§ **STATED EXERCISE**
Please convert the material below into a numbered list, one line per item, with blank lines left out. Leave the pictures out of your answer.

§ **DATASET RECORDS**
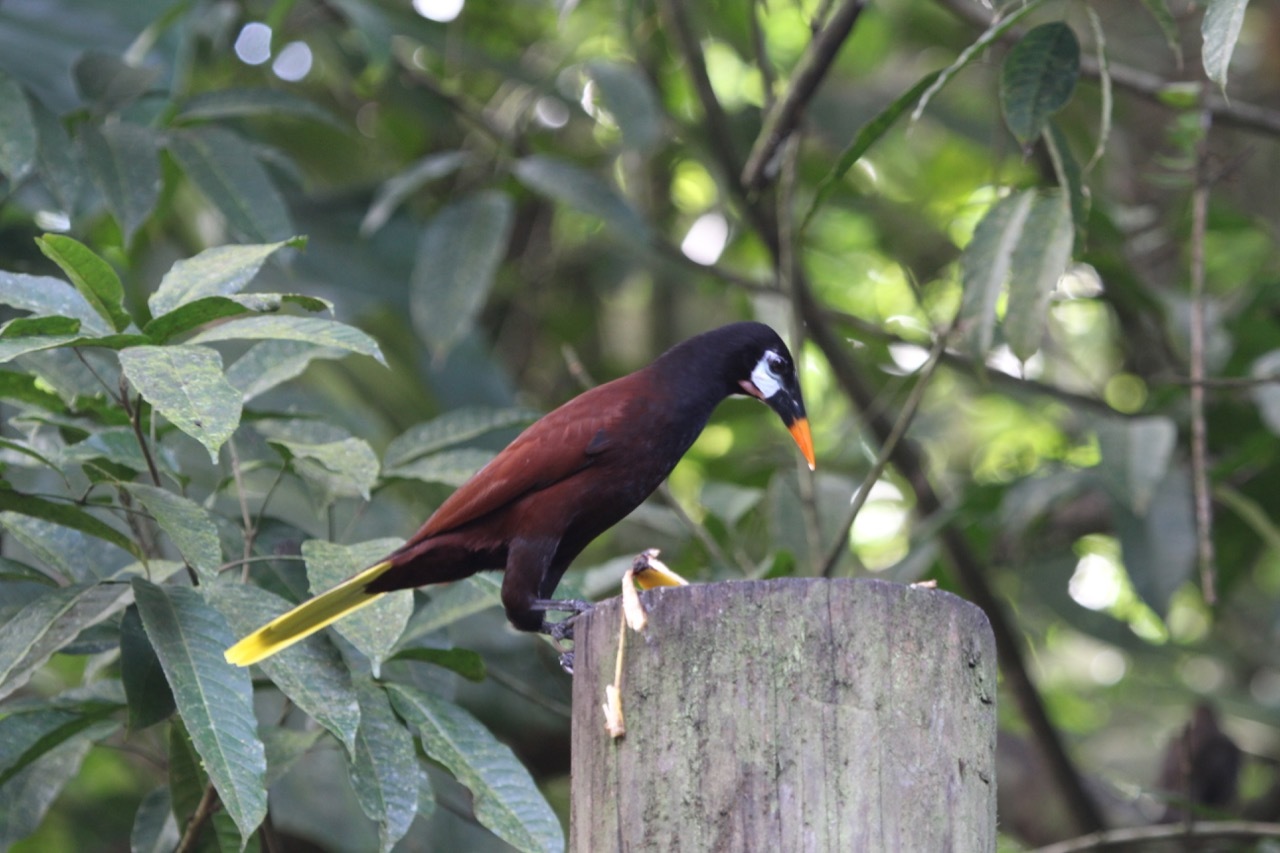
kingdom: Animalia
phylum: Chordata
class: Aves
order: Passeriformes
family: Icteridae
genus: Psarocolius
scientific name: Psarocolius montezuma
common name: Montezuma oropendola
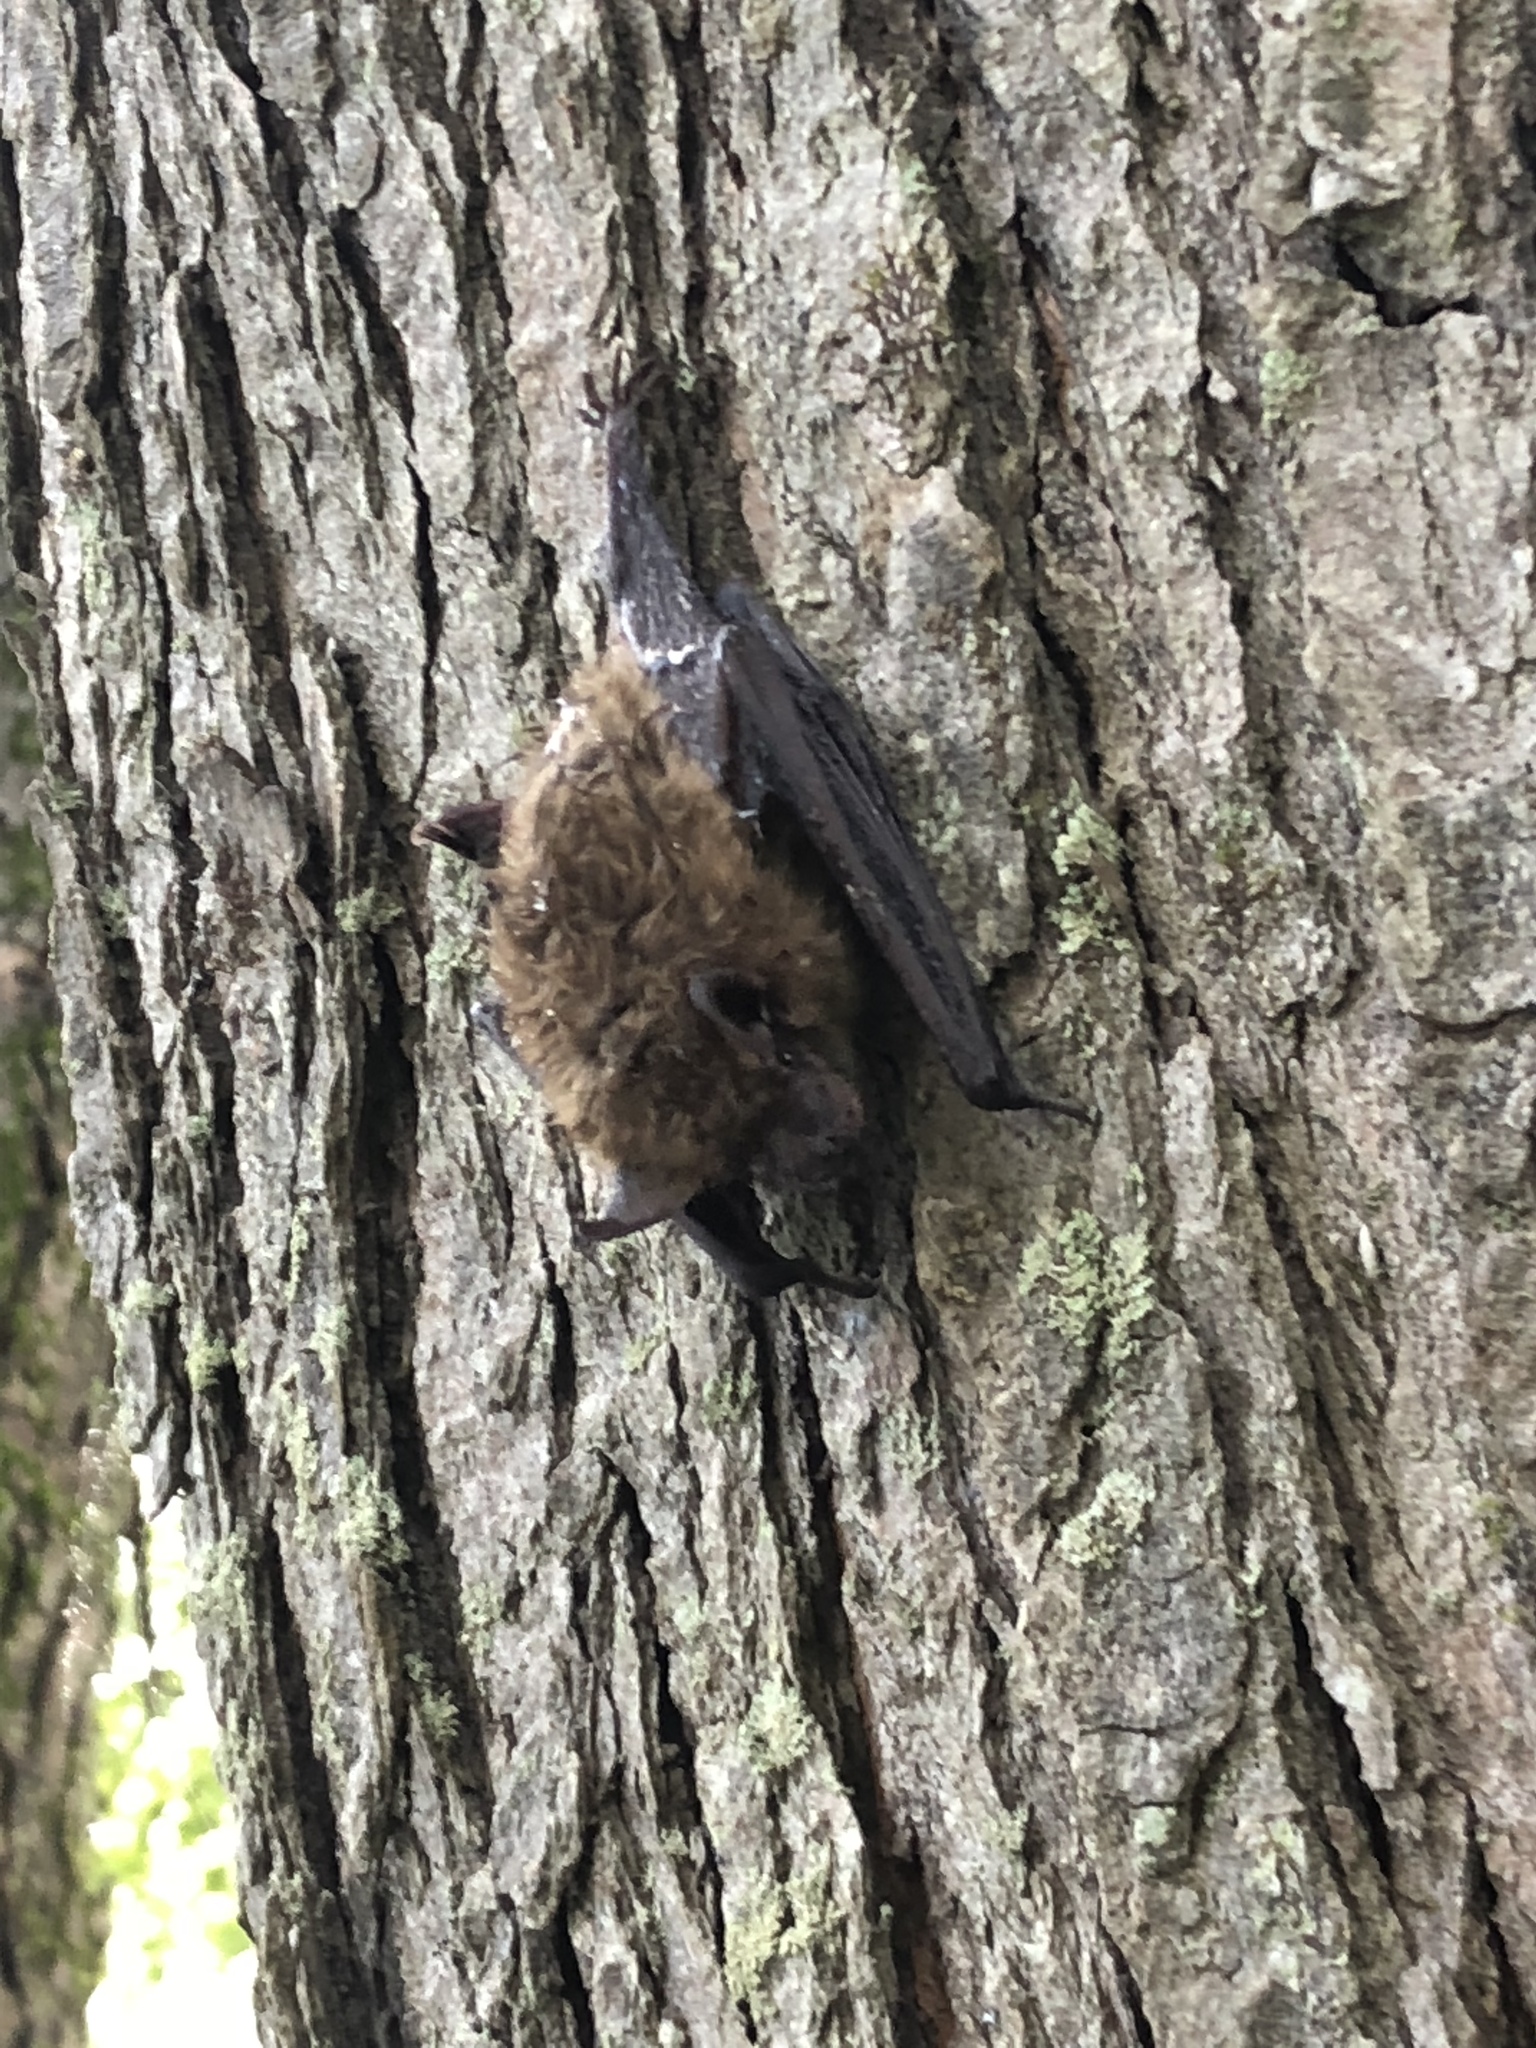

§ **CORRECT RESPONSE**
1. kingdom: Animalia
2. phylum: Chordata
3. class: Aves
4. order: Passeriformes
5. family: Icteridae
6. genus: Psarocolius
7. scientific name: Psarocolius montezuma
8. common name: Montezuma oropendola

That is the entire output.